Hacker News new | ask | show | jobs
by pascal_cuoq 2250 days ago
One concrete reason why “unspecified” means “anything and not always the same thing” is to enable the maximum of optimizations.

Write a function c that compares pointers in a compilation unit, and in another compilation using, define:

    int a, b;
    X1 = (&a == &b + 1);
    X2 = c(&a, &b + 1);
The compiler can optimize the computation of X1 on the basis that comparing an offset of &a to an offset of &b will always:

  - be false
  - or invoke undefined behavior
  - or be unspecified
But the optimization will not apply to the computation of X2, so the two variables X1 and X2 can receive different values when you execute this example, although they appear to compute the same thing.
1 comments

I get why unspecified means that and it’s good to know what the limit is for applying an optimisation, but I was asking about why the specific comparison of “one past the end” with the beginning of another being unspecified would be useful. It’s cool you can optimise it out, but what does a compiler gain from being able to do that?

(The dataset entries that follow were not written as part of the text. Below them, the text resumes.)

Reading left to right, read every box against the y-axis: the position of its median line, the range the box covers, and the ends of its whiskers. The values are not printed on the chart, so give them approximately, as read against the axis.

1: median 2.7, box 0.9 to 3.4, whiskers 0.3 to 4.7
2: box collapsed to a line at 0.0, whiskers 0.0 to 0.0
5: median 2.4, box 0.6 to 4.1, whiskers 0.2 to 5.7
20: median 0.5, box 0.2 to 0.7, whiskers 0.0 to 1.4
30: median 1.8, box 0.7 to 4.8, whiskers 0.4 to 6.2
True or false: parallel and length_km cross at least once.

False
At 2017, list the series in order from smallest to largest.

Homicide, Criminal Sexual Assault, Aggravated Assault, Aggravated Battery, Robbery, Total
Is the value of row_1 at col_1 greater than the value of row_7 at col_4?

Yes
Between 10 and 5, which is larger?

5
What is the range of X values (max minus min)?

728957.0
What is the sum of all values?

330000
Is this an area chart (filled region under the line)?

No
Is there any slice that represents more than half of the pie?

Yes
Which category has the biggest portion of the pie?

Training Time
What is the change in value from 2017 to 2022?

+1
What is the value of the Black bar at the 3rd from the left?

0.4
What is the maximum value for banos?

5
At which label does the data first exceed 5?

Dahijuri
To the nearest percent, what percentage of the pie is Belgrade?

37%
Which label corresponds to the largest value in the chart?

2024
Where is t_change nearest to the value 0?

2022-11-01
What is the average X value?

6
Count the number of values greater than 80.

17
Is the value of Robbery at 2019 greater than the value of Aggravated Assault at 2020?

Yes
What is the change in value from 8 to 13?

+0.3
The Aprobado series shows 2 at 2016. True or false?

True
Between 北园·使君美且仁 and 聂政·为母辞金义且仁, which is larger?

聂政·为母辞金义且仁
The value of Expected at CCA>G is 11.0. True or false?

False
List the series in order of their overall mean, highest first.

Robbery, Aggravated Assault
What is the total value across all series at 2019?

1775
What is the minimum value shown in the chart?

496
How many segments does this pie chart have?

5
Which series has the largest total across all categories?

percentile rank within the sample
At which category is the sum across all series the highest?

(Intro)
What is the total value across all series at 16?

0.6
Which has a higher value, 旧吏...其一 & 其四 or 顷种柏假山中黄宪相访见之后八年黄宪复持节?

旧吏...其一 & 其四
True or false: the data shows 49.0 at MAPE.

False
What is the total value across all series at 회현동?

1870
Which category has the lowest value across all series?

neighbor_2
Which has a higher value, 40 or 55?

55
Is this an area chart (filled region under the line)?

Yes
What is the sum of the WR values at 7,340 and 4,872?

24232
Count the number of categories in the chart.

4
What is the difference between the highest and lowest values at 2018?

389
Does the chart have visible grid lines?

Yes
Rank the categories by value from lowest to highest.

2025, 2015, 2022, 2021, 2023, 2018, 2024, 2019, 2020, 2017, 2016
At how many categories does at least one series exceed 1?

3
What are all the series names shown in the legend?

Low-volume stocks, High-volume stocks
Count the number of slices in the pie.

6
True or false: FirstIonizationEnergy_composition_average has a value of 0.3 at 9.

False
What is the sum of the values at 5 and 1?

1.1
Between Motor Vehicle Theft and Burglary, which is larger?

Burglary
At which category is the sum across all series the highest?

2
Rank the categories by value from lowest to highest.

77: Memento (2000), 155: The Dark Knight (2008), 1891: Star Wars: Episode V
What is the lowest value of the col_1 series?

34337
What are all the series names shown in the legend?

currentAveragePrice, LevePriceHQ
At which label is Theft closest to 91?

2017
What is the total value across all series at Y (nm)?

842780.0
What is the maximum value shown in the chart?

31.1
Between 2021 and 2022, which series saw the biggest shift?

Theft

Imagine a standard stated that > and < character comparisons involving '%' were unspecified. Why would this be good? It wouldn’t, so it’s not in any standard. But specifically it wouldn’t because (a) nobody writes ch < '%', and (b) if they did, compilers couldn’t make programs any faster, more portable, etc, because of its inclusion.

I guessed above that this is kinda like having hashmaps iterate in a random order: compilers do spooky things when you try to check whether two allocas/mallocs are adjacent, so don’t do it. Is that accurate? Or does it mean that compilers can move things around on the stack if they want, without worrying about updating the registers or locations that store the pointers, i.e. this is mainly to make compilers easier to write? If it’s that, I imagine I would want some other pointer comparisons on the list. The reason it’s in there is what I wanted you to shed some light on.

Oh, that was your question. In this case, the reason why &a + 1 == &b is unspecified is that:

- it's generally false—there is no reason for b to be just after a in memory, so these two addresses compare different.

- it is sometimes true: when addresses are implemented as integers, and compilers use exactly sizeof(T) bytes to represent an object of type T, and do not waste precious integers by leaving gaps between objects, and == between pointers is implemented as the assembly instruction that compares integers, sometimes that instruction produces true for &a + 1 == &b, because b was placed just after a in memory.

In short, &a + 1 == &b was made unspecified so that compilers could implement pointer == by the integer equality instruction, and could place objects in memory without having to leave gaps between them. Anything more specific (such as “&a + 1 == &b is always false”) would have forced compilers to take additional measures against providing the wrong answer.